(mungkin lebih baik tanpa judul saja)

Kemarin saya diajak ibu saya untuk menjenguk saudara jauh yang sedang sakit. Kebetulan rumahnya dekat sekali dengan rumah emak, nenek saya. Yang sakit adalah mbah Parlan. Orang yang dulu saat saya kecil sering menanyakan “jane iki lanang po wedok to?” (sebenarnya ini laki-laki atau perempuan sih?). ya tau lah yaaa saya kan dari dulu semi-tomboy gitu hahaha. Dan kemarin saya melihat beliau terbaring di atas galar (juga biasa disebut amben, tempat tidur yang terbuat dari bambu) dan badannya lebih kurus, terlihat semakin tua.
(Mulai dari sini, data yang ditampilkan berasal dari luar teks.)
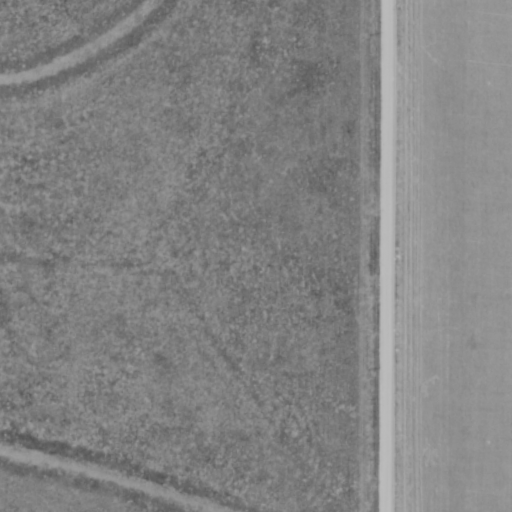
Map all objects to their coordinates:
road: (399, 256)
Saya juga bertemu dengan anak beliau yang tinggl di Semarang. Karena sekian tahun tak bertemu, saya dikira mbak saya. mungkin gara-gara postur tubuh saya yang gede. Hahaha. Karena baru bertemu itulah akhirnya saya ditanya-tanyai ini itu di dalam kamar mbah Parlan yang sakit itu.
Seperti biasa, yang ditanyakan adalah kuliah dimana (di bandung), kok jauh banget (hehe), tepatnya kuliahnya di mana (ITB), oooh. Trus malah membicarakan kalau pulang naik apa, ongkosnya berapa, oh mannn bahkan sampai ditanya trus di sana tidurnya gimana. Dan pertanyaan yang membuat saya kesal itu ya di sana sekolahnya bayarnya berapa. Karena sudah banyak orang sekitar yang tahu ya saya jawab saja, ga bayar.
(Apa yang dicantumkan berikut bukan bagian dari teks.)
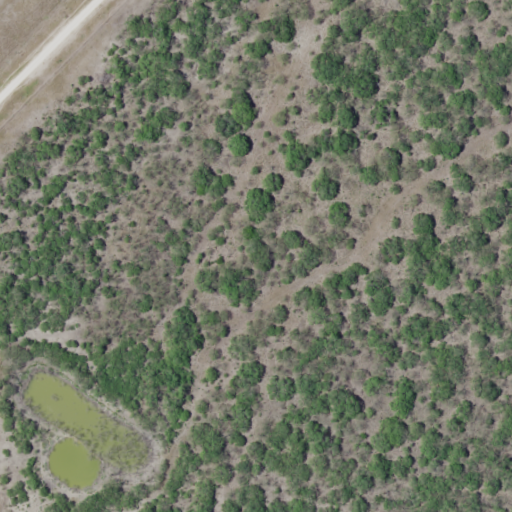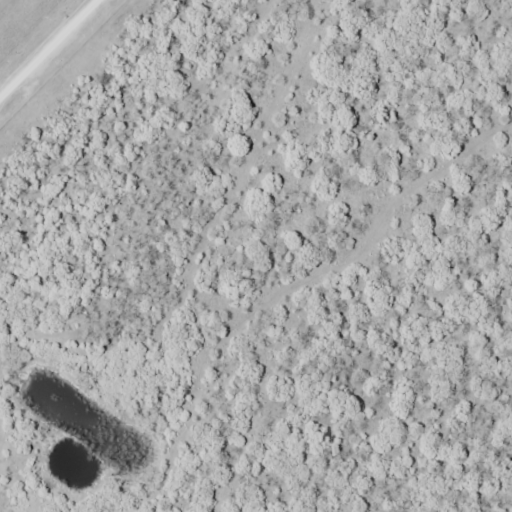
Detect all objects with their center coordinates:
road: (53, 50)
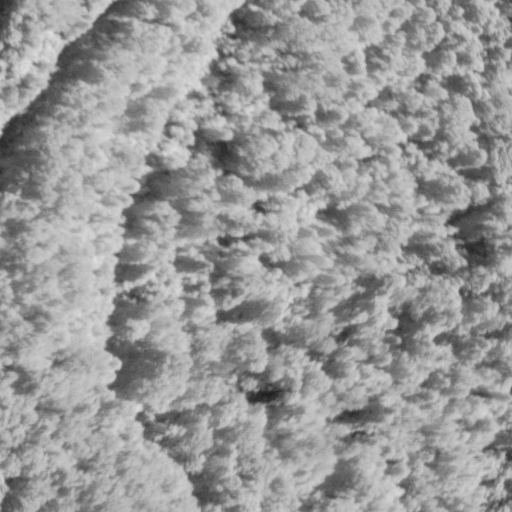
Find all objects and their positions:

Mbah Ti pun berkomentar “Lhoh, ranking dong?” Subhanallah komentar ini jleb banget. Sebenarnya mbah Ti, istri mbah Parlan menanyakan ini ya karena mindset-nya masih berpikir bahwa ya hanya orang-orang yang pintar, ber-IQ tinggi lah yang bisa mendapatkan beasiswa. Tapi justru mindset seperti inilah yang membuat jleb. Bagaimana tidak, mendengar pertanyaan itu saya langsung terpikir betapa orang yang bertanya memiliki harapan yang lebih terhadap diri saya. Sedangkan selama ini, saya masih begini-begini saja. Masih biasa-biasa saja. Masih bandel malah. Ditambah lagi pasti tidak hanya satu-dua orang di negeri ini yang memiliki mindset seperti itu dan mempunyai harapan lebih terhadap mahasiswa, orang yang (dalam imajinasi saya) membayangkan nantinya dapat membela dan membantu mensejahterkana mereka. Saya yakin ada jutaan, puluhan juta orang yang berpikiran seperti itu. Miris saya melihat diri saya yang masih begini-begini saja.
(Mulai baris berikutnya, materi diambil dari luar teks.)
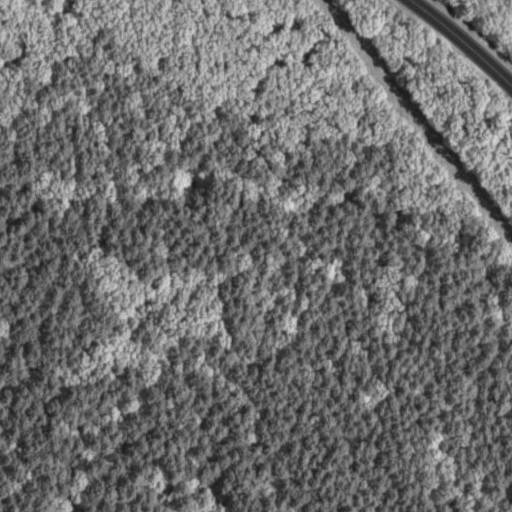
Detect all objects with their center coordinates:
road: (465, 39)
Tak lama kemudian kami (saya, ibuk, dan emak) pamitan pulang. Sebelum saya pergi saya menjabat tangan mbah Parlan, cukup lama tangan saya dipegang, beliau sambil meminta didoakan agar sembuh. Beliau juga mendoakan saya agar apa yang saya cita-citakan berhasil. Sebelumnya saya juga diingatkan untuk menjaga diri. Subhanallah, terharu saya didoakan oleh mbah Parlan. Ya bagaimana tidak, selama ini, selama saya masih kecil saya cuek begitu. Trus kemarin banget beliau mendoakan keberhasilan saya. Semoga beliau juga diberikan kesembuhan dan bisa melakukan kegiatan dengan bugar kembali.